By WADE DANIELS

Staff Reporter

In an effort to contain costs, many health maintenance organizations require their members to accept generic versions of drugs, or they deny payment for certain drugs altogether generating increasing complaints from consumer advocates and medical professionals.

"I've had many congestive heart patients who were switched from a brand-name drug to a generic version," said Dr. Deborah Judelson, a cardiologist with the Cardiovascular Medical Group in Beverly Hills. "Most have been switched at their pharmacy, and many required hospitalization within a week because they were given the wrong drug."

Critics say HMOs often choose drugs based on financially advantageous deals with pharmaceutical companies, and not on medical science.

In some cases, a drug maker will offer rebates to HMOs and medical insurance companies for including their products on the list of drugs covered, which is called a formulary. Drug makers also offer incentives to individual doctors and pharmacists to get them to favor prescribing or selling certain drugs.

"The basic premise is that some of these companies would like to think that drugs are like toasters and are interchangeable," said Scott Syphax, associate director of the California Medical Association. "We contend that that is not necessarily true because there are drugs that treat the same condition but can only be used to treat it in certain people."

Myra Snyder, president and chief executive of the California Association of Health Plans, said cost is indeed a factor as to whether a drug is added to or taken off a formulary, but is hardly the sole or dominant factor.

"If one drug costs $2 a pill and a similar drug is 30 cents a pill, they will probably choose the one for 30 cents if its therapeutic value is adequate," Snyder said. "Overall, most HMOs have a fairly sophisticated way of considering changes in their formularies, with physicians and pharmacists involved in looking at the issue."

Lisa Haines, a spokeswoman for Woodland Hills-based Foundation Health Systems Inc., said cost is not a primary consideration in adding and subtracting drugs in the company's formulary.

"Each quarter, we review new drugs to see if they are safe, effective and cost efficient compared to drugs on our formulary," said Haines.

She noted that decisions on formulary changes are examined by a panel of Foundation officials and physicians from areas the company serves, and that only non-Foundation employees on the panel can vote on adding or removing a drug.

Syphax and others say there are no composite figures to show how often drug-switching occurs.

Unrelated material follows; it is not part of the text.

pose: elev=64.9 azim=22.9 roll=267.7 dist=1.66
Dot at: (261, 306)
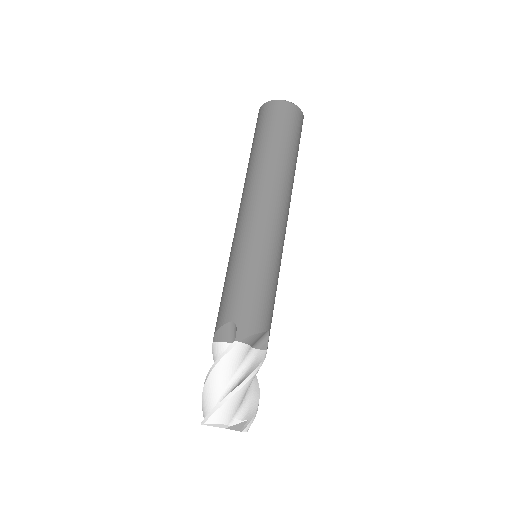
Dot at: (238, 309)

But companies that manage drug prescription programs for HMOs and health insurance companies, like Arizona-based Prescription Card Services Inc., are in a position to shift patients to drugs they prefer by simply denying payment for rival brands.

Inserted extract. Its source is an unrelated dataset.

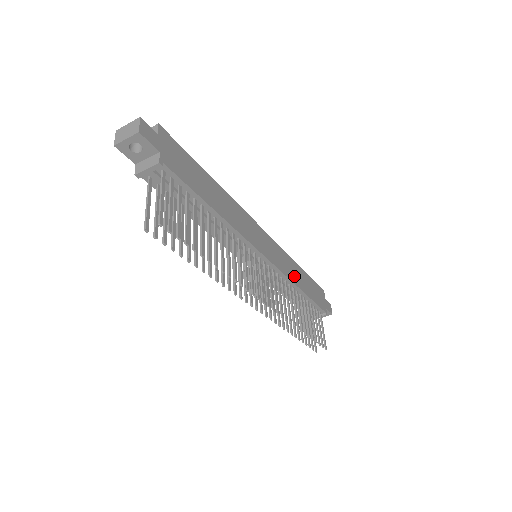
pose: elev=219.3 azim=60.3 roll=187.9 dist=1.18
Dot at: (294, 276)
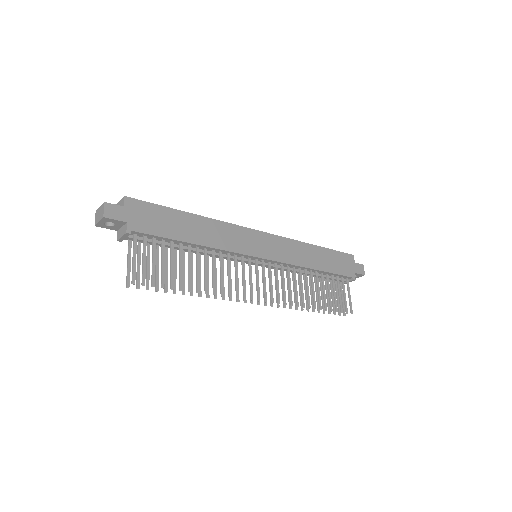
Dot at: (304, 259)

Prescription Card Services, for example, is a subsidiary of pharmaceutical giant Eli Lilly & Co. In a filing with the federal Health Care Financing Administration, PCS acknowledged switching about 30 percent of member prescriptions to drugs it preferred, principally Lilly products, according to the New York City Public Advocate's Office.

In response to medical complications attributed to drug-switching, California state Assemblyman Martin Gallegos, D-Baldwin Park, has authored a bill to ensure that when doctors prescribe a specific drug, their patients will continue to get it even if the drug is dropped from a formulary.

Gallegos said he authored AB 974 after hearing a wealth of stories about people with chronic illnesses like diabetes and arthritis whose drugs were dropped from an approved list. In many cases, he said, the person had a "traumatic" time adjusting to the new drug they received.

A proposal similar to AB 974 was endorsed this month by the California Managed Health Care Improvement Task Force appointed by Gov. Pete Wilson and state legislators.

And in early January, the Food and Drug Administration announced a proposal to regulate the advertising and promotions of pharmaceutical benefits managers, or PBMs. These are companies that administer prescription drug programs on behalf of HMOs and insurers for about 115 million Americans.

The FDA wants to ensure that the PBMs provide accurate information to doctors and pharmacists in their efforts to persuade these groups to switch from one drug to another.

"PBMs have been known to say that one drug is as good or the same as a similar one when that was not true," Syphax said.

In announcing the proposal, FDA officials said the agency had caught PBMs giving false information on reported cases of side effects from drug switching. However, companies were not cited because there was no regulation in place.

Under the FDA proposal, which is expected to become policy later this year, PBMs owned by drug manufacturers would have to submit their advertising and promotional materials to the FDA for review before publication which would allow the agency to eliminate unfounded claims. Drug makers already must submit these materials to the FDA before using them.

"We think these laws can help the situation, but more may be needed because this is a big industry and does not have much regulation," said Jamie Court, director of the Santa Monica-based advocacy group Consumers for Quality Care.